Ankara’daki kaynaklara göre Erdoğan ile Esad arasındaki görüşme planları Eylül 2024’e kadar gerçekleşebilir ve zirvenin üçüncü bir ülkede yapılması kesin gözüyle bakılıyor. Rusya, Irak ve Körfez ülkelerinin zirve için ön plana çıktığı belirtilirken, Şam yönetiminin hazırlıklarını komşusu Irak’a göre yaptığı aktarılıyor. Görüşmenin hangi ülkede gerçekleşeceği ise Putin’in Türkiye ziyareti sonrası netlik kazanacak.
Görüşme öncesinde, iki ülke askeri, siyasi, ekonomik, terör ve mülteci konularında karşılıklı komisyonlar kuracak. Taraflar, geçmişteki taleplerini gözden geçirecek ve Suriye’nin egemenliği, mültecilerin geri dönüşü ve PKK/YPG konuları gibi önemli başlıkları ele alacaklar. Şam yönetiminin, Türk askerinin belli noktalardan çekilmesini iyi niyet göstergesi olarak görmek istediği belirtiliyor.

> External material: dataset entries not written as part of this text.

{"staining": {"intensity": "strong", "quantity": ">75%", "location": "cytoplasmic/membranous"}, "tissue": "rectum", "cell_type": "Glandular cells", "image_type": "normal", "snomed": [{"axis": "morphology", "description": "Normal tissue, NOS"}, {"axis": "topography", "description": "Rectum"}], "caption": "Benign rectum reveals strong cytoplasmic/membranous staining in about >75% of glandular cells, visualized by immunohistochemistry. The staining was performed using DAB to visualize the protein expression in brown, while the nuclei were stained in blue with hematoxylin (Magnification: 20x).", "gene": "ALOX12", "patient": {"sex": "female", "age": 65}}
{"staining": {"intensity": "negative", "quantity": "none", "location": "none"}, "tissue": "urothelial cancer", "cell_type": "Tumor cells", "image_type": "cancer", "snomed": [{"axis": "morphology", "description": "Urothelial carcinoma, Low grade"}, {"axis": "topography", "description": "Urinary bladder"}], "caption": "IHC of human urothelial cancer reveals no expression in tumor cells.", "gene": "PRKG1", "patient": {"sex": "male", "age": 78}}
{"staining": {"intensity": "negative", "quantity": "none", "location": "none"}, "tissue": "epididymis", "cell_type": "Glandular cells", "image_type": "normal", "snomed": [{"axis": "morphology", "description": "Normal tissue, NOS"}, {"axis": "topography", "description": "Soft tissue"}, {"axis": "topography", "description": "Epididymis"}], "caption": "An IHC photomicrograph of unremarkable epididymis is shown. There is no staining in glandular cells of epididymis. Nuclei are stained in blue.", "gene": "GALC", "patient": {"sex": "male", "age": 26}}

Türkiye’nin ise, PKK/YPG ve DEAŞ gibi tehdit unsurlarına karşı ortak hareket etme önerisinde bulunduğu ifade ediliyor. Ankara ayrıca, görüşmeye hazırlık sürecinin sessizce yürütülmesini, görüşmenin liderler arasında olmasını ve harici bir ülkenin toplantıya katılmamasını talep ediyor.
Sonuç olarak, Erdoğan ve Esad arasındaki yakınlaşma ve olası zirve, bölgedeki önemli gelişmeler açısından dikkat çekici bir adım olarak değerlendiriliyor. İki lider arasında yapılacak görüşme, Suriye krizine yönelik yeni bir dönemin başlangıcı olabilir ve bölgesel istikrarın sağlanması adına önemli adımlar atılmasına vesile olabilir. Ancak, her iki tarafın da belirlediği taleplerin ve beklentilerin karşılanması, gerçek anlamda olumlu sonuçlar doğurabilir. Bu zirve aynı zamanda Türkiye’nin bölgedeki etkin rolünü güçlendirebilecek ve bölgesel işbirliğinin artmasına yardımcı olabilecek nitelikte olabilir.